Copy out each entry precisely; no image belongs in the result.

Segment Open

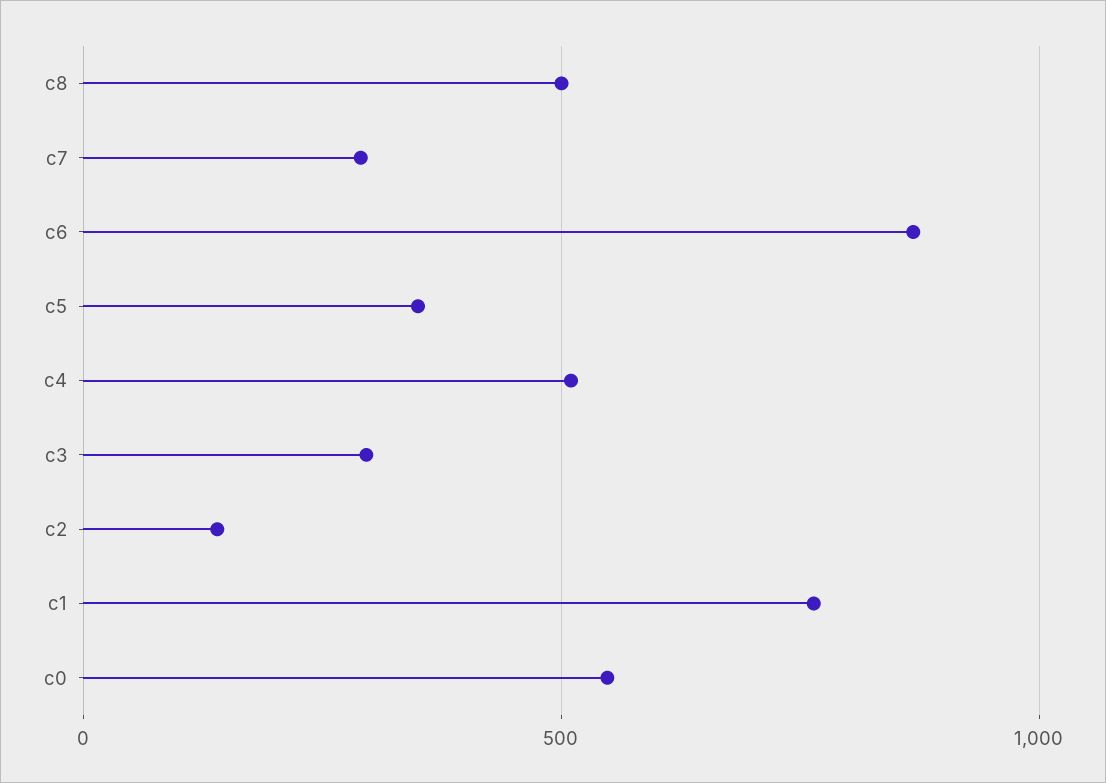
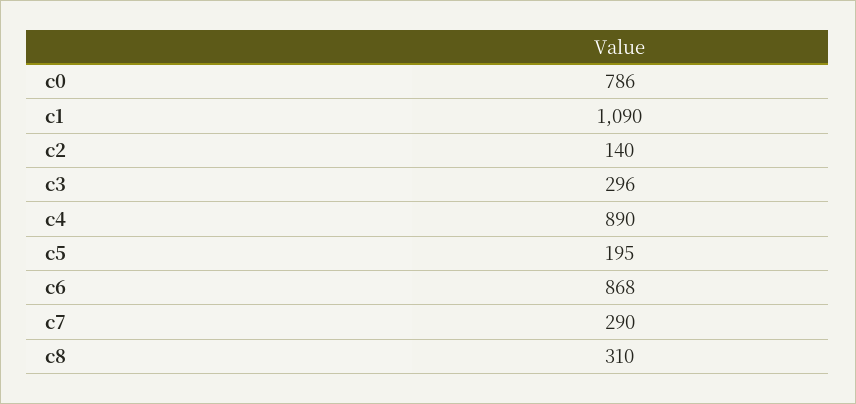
c8: 500 -> 310
c5: 350 -> 195
c4: 500 -> 890
c1: 750 -> 1090
c0: 550 -> 786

Segment Closed

**Expected answer**:
c8: 500 -> 310
c5: 350 -> 195
c4: 500 -> 890
c1: 750 -> 1090
c0: 550 -> 786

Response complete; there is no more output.